Task objective ->
Reproduce the data exactly.

───── Information given ─────

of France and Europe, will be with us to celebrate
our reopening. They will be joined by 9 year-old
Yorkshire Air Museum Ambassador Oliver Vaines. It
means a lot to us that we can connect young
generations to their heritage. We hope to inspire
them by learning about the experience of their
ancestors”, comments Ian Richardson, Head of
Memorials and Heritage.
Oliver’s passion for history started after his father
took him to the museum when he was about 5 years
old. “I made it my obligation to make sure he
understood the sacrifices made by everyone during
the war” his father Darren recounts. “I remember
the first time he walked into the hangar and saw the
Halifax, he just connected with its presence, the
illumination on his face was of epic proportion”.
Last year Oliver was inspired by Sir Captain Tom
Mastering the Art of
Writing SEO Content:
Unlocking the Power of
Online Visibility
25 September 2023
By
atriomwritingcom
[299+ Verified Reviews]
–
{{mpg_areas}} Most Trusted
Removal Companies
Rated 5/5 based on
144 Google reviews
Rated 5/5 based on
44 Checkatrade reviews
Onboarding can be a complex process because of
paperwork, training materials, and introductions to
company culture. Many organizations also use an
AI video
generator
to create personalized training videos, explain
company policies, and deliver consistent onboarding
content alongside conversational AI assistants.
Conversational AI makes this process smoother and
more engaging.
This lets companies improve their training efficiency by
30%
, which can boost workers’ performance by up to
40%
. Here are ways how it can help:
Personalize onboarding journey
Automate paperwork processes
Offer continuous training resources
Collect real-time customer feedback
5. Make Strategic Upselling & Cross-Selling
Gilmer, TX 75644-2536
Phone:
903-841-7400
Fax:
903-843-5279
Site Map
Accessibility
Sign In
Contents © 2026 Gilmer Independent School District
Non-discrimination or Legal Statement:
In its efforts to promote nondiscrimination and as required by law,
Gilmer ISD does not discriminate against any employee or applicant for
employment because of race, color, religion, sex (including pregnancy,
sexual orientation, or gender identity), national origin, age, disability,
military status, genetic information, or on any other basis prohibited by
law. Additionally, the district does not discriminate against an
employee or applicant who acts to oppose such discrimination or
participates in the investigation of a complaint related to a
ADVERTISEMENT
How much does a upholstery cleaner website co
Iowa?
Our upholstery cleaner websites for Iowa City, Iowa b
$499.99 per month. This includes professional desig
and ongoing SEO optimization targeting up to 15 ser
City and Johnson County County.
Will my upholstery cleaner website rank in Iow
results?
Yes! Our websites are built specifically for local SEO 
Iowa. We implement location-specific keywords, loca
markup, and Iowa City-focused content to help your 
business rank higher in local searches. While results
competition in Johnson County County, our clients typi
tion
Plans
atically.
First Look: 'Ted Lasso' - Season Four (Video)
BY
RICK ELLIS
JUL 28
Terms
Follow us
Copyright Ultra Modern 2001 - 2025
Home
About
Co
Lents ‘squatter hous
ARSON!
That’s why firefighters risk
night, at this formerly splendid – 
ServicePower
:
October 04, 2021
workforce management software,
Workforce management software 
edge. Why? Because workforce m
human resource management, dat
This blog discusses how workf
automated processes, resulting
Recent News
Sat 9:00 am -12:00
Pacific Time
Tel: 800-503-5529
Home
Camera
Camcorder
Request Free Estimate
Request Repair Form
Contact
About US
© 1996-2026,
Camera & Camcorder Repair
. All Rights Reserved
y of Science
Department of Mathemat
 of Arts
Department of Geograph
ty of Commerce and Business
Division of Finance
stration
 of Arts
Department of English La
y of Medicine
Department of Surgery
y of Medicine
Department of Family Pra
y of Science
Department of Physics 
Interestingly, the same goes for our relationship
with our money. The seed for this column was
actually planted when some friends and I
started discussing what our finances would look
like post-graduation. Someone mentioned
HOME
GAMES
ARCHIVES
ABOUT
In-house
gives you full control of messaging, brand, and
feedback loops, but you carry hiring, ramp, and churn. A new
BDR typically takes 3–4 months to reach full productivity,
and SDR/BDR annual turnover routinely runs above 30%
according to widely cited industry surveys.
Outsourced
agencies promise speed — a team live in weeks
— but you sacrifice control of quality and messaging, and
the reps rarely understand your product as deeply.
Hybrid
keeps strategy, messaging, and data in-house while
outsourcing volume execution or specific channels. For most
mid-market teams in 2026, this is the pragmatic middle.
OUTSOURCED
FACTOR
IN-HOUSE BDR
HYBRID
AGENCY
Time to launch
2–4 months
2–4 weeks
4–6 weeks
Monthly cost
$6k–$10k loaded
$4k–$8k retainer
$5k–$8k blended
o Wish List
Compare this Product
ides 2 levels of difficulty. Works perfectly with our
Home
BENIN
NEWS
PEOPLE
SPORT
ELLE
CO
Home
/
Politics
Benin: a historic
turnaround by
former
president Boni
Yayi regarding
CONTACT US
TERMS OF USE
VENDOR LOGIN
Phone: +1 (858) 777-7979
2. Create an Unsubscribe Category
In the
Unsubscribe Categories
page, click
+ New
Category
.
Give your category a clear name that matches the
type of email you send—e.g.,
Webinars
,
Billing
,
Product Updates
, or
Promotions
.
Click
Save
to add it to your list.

─────

Exercise response ->
of France and Europe, will be with us to celebrate
our reopening. They will be joined by 9 year-old
Yorkshire Air Museum Ambassador Oliver Vaines. It
means a lot to us that we can connect young
generations to their heritage. We hope to inspire
them by learning about the experience of their
ancestors”, comments Ian Richardson, Head of
Memorials and Heritage.
Oliver’s passion for history started after his father
took him to the museum when he was about 5 years
old. “I made it my obligation to make sure he
understood the sacrifices made by everyone during
the war” his father Darren recounts. “I remember
the first time he walked into the hangar and saw the
Halifax, he just connected with its presence, the
illumination on his face was of epic proportion”.
Last year Oliver was inspired by Sir Captain Tom
Mastering the Art of
Writing SEO Content:
Unlocking the Power of
Online Visibility
25 September 2023
By
atriomwritingcom
[299+ Verified Reviews]
–
{{mpg_areas}} Most Trusted
Removal Companies
Rated 5/5 based on
144 Google reviews
Rated 5/5 based on
44 Checkatrade reviews
Onboarding can be a complex process because of
paperwork, training materials, and introductions to
company culture. Many organizations also use an
AI video
generator
to create personalized training videos, explain
company policies, and deliver consistent onboarding
content alongside conversational AI assistants.
Conversational AI makes this process smoother and
more engaging.
This lets companies improve their training efficiency by
30%
, which can boost workers’ performance by up to
40%
. Here are ways how it can help:
Personalize onboarding journey
Automate paperwork processes
Offer continuous training resources
Collect real-time customer feedback
5. Make Strategic Upselling & Cross-Selling
Gilmer, TX 75644-2536
Phone:
903-841-7400
Fax:
903-843-5279
Site Map
Accessibility
Sign In
Contents © 2026 Gilmer Independent School District
Non-discrimination or Legal Statement:
In its efforts to promote nondiscrimination and as required by law,
Gilmer ISD does not discriminate against any employee or applicant for
employment because of race, color, religion, sex (including pregnancy,
sexual orientation, or gender identity), national origin, age, disability,
military status, genetic information, or on any other basis prohibited by
law. Additionally, the district does not discriminate against an
employee or applicant who acts to oppose such discrimination or
participates in the investigation of a complaint related to a
ADVERTISEMENT
How much does a upholstery cleaner website co
Iowa?
Our upholstery cleaner websites for Iowa City, Iowa b
$499.99 per month. This includes professional desig
and ongoing SEO optimization targeting up to 15 ser
City and Johnson County County.
Will my upholstery cleaner website rank in Iow
results?
Yes! Our websites are built specifically for local SEO 
Iowa. We implement location-specific keywords, loca
markup, and Iowa City-focused content to help your 
business rank higher in local searches. While results
competition in Johnson County County, our clients typi
tion
Plans
atically.
First Look: 'Ted Lasso' - Season Four (Video)
BY
RICK ELLIS
JUL 28
Terms
Follow us
Copyright Ultra Modern 2001 - 2025
Home
About
Co
Lents ‘squatter hous
ARSON!
That’s why firefighters risk
night, at this formerly splendid – 
ServicePower
:
October 04, 2021
workforce management software,
Workforce management software 
edge. Why? Because workforce m
human resource management, dat
This blog discusses how workf
automated processes, resulting
Recent News
Sat 9:00 am -12:00
Pacific Time
Tel: 800-503-5529
Home
Camera
Camcorder
Request Free Estimate
Request Repair Form
Contact
About US
© 1996-2026,
Camera & Camcorder Repair
. All Rights Reserved
y of Science
Department of Mathemat
 of Arts
Department of Geograph
ty of Commerce and Business
Division of Finance
stration
 of Arts
Department of English La
y of Medicine
Department of Surgery
y of Medicine
Department of Family Pra
y of Science
Department of Physics 
Interestingly, the same goes for our relationship
with our money. The seed for this column was
actually planted when some friends and I
started discussing what our finances would look
like post-graduation. Someone mentioned
HOME
GAMES
ARCHIVES
ABOUT
In-house
gives you full control of messaging, brand, and
feedback loops, but you carry hiring, ramp, and churn. A new
BDR typically takes 3–4 months to reach full productivity,
and SDR/BDR annual turnover routinely runs above 30%
according to widely cited industry surveys.
Outsourced
agencies promise speed — a team live in weeks
— but you sacrifice control of quality and messaging, and
the reps rarely understand your product as deeply.
Hybrid
keeps strategy, messaging, and data in-house while
outsourcing volume execution or specific channels. For most
mid-market teams in 2026, this is the pragmatic middle.
OUTSOURCED
FACTOR
IN-HOUSE BDR
HYBRID
AGENCY
Time to launch
2–4 months
2–4 weeks
4–6 weeks
Monthly cost
$6k–$10k loaded
$4k–$8k retainer
$5k–$8k blended
o Wish List
Compare this Product
ides 2 levels of difficulty. Works perfectly with our
Home
BENIN
NEWS
PEOPLE
SPORT
ELLE
CO
Home
/
Politics
Benin: a historic
turnaround by
former
president Boni
Yayi regarding
CONTACT US
TERMS OF USE
VENDOR LOGIN
Phone: +1 (858) 777-7979
2. Create an Unsubscribe Category
In the
Unsubscribe Categories
page, click
+ New
Category
.
Give your category a clear name that matches the
type of email you send—e.g.,
Webinars
,
Billing
,
Product Updates
, or
Promotions
.
Click
Save
to add it to your list.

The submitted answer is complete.